Panitia seleksi  pemilihan pemian terbaik dari berbagai Negara memberikan pengumuman kepada seluruh peserta yang beristirahat, “Selamat buat Anda yang sudah lolos sampai sekarang, berikut ini akan dipilih 15 peserta untuk menjadi team di club kami. Baiklah, sekarang semua peserta berdiri bawa tas kalian, bagi 15 peserta tercepat, dialah yang terpilih, lariii goo …..  goooooo ….”

Peserta dari Indonesia berada diurutan no 16. “Kenapa engkau jadi lambat larinya?, dari data seluruh peserta saya pernah mengamati  rata-rata kecepatan berlarimu ada di urutan nomor 2”, kata pelatih dari Indonesia. “Ma’af Pak, tadi tas saya berat”, “Lo, yang lain juga membawa tas!” pelatih sedikit emosi, “Tas saya selain pakaian juga berisi Ijaza TK sampai S2, sertifikat, dan banyak piagam penghargaan jadi BERAT Pak”, sambil menundukkan kepala. “Saya fikir Ijazah dan piagam itu akan ditanyakan seperti seleksi di Indonesia”, pucat di air wajah atlit tersebut. “Sudahlah, begitulah Negara kita” saut pelatih dengan wajah menyesal.

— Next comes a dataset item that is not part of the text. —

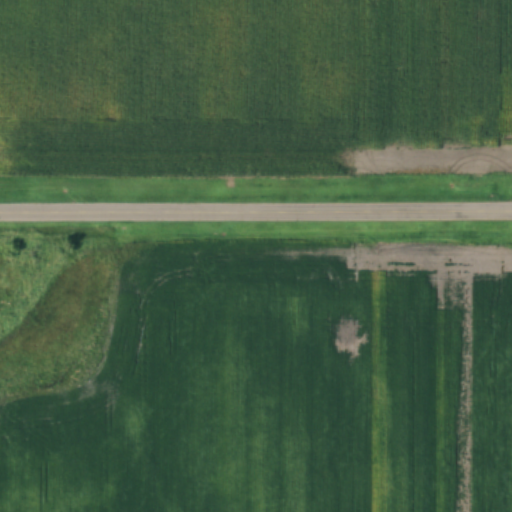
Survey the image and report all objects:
road: (256, 213)
crop: (262, 386)
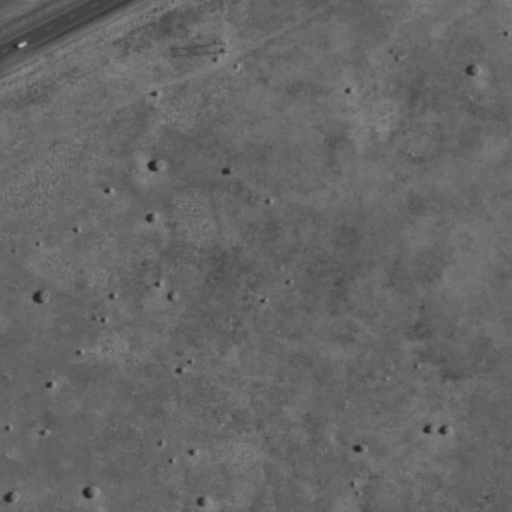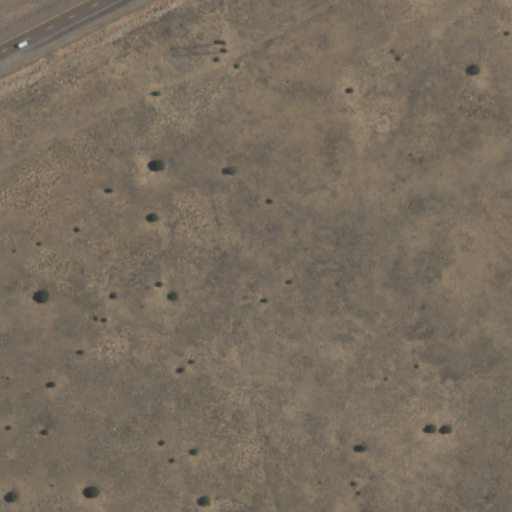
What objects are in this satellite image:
road: (56, 28)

Ah …. Begitulah Negara kita, keahlian masih kalah dengan ijazah, sertifikat, atau piagam. Lihatlah guru-guru kita yang DIBURU untuk menuntut S1 demi sebuah jabatan GURU PROFESIONAL, inilah jalan satu-satunya yang harus ditempuh. Harga multak dan patent. Pemerintah tidak memberikan kesempatan kepada guru-guru yang mungkin belum S1 tapi memiliki prestasi baik dalam pembelajaran, etos kerjanya menakjubkan, atau mereka sering memberikan bimbingan, seminar, atau sejenisnya kepada rekan sejawat.
Tolak ukur pemerintah adalah S1, di lain sisi tidak melihat bagaimana tingkat kualitas perguruan tinggi yang akan mencetak S1 keguruan tersebut. Ujung-ujungnya title S,Pd atau S.Pd.SD hanyalah tambahan kehormatan saja tanpa diimbangi peningkatan mutu guru itu sendiri.

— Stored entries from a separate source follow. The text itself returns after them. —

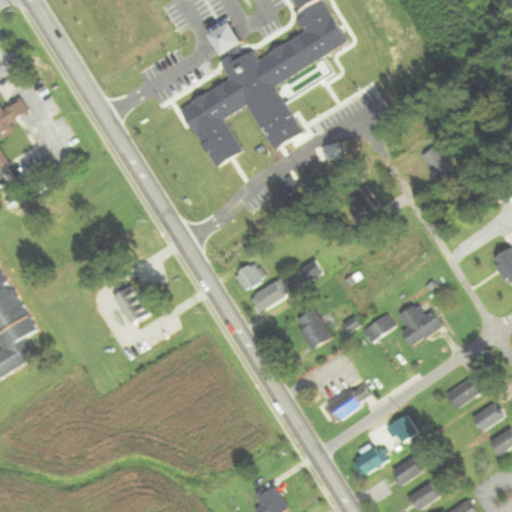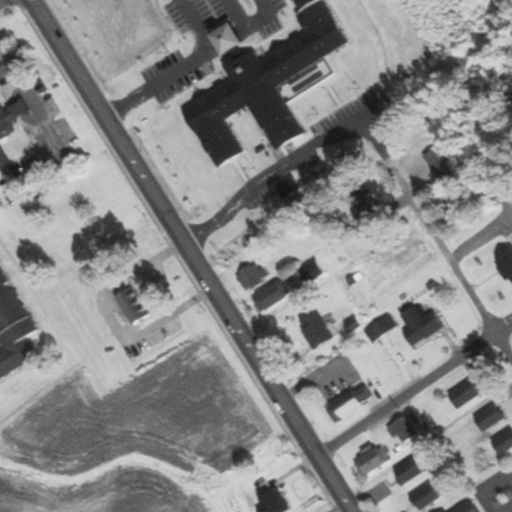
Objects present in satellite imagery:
road: (194, 27)
road: (43, 121)
road: (291, 158)
building: (444, 167)
building: (375, 216)
road: (194, 255)
road: (451, 256)
building: (315, 272)
building: (255, 277)
building: (275, 297)
building: (138, 307)
building: (424, 326)
building: (384, 329)
building: (319, 330)
road: (416, 390)
building: (471, 392)
building: (354, 404)
building: (494, 418)
building: (408, 431)
building: (506, 444)
building: (375, 463)
building: (412, 472)
building: (429, 498)
building: (277, 502)
building: (470, 508)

Bagi sebagian besar guru-guru yang mungkin sudah “malas” untuk  kuliah menempuh S1 hanya akan “dilakoni” dengan berat hati, oga-ogahan, dan kesempatan meninggalkan jam mengajar. Proses belajar yang tidak nikmat ini hanya mencapai klimaks saat menerima ijasah S1 saja. Setelahnya, proses belajar itu berhenti.
Berbeda jika proses belajar itu terjadi di lembaga mereka yang tersistem dari Kabid, Pengawas, dan Kepala Sekolah yang memiliki misi mendidik guru-guru mereka. Mereka akan belajar sepanjang hayat meski tidak harus dipaksa kuliah S1.

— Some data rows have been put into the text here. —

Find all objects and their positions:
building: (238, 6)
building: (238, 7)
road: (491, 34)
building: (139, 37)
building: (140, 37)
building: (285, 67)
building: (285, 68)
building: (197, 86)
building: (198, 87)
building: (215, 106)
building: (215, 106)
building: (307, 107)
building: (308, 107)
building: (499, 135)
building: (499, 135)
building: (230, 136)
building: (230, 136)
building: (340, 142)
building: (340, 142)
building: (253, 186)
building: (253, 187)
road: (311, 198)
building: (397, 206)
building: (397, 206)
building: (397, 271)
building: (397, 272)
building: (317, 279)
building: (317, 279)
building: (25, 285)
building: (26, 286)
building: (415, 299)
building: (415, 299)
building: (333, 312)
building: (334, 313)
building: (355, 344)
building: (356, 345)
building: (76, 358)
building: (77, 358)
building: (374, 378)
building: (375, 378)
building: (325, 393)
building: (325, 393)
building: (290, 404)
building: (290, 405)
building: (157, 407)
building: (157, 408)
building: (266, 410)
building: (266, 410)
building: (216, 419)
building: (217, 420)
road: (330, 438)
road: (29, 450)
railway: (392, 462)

Rekrutmen CPNS Guru harus lebih professional. Tidak hanya lewat hasil tes tulis saja dan lamanya pengabdian, namun pemerintah butuh juga tes kecerdasan emosi-sosial. Kecerdasan professional semacam tes mengajar langsung dan membuat inovasi pembelajaran. Peserta lolos tes tulis dilanjutkan tes semacam PLPG sertifikasi. Disitulah akan terpilih guru-guru yang benar-benar matang dalam mental (mendidik) dan ahli dalam mengajar.
Hal yang efektif bagi kami adalah bagaimana mengatur system sehingga dimuculkan kepala sekolah, Pengawas, kabid, dan jajaran yang berkualitas. Mereka yang mampu membimbing, membina, dan menjadi teladan yang baik. Karena sebenarnya merekalah ujung tombak pendidikan ini. Guru-guru kita akan “asal” jika dipimpin oleh kepaka sekolah yang bekualitas “asal”.
Masih WAJIBkah kuliah S1 bagi guru yang belum kuliah S1 dan sudah memiliki kemampuan melampaui yang sudah lulus S1 atau bahkan S2? Kami kuatir mereka tidak mampu mencapai finish gara-gara terlalu berat dengan segepok ijazah, sertifikat, dan piagam.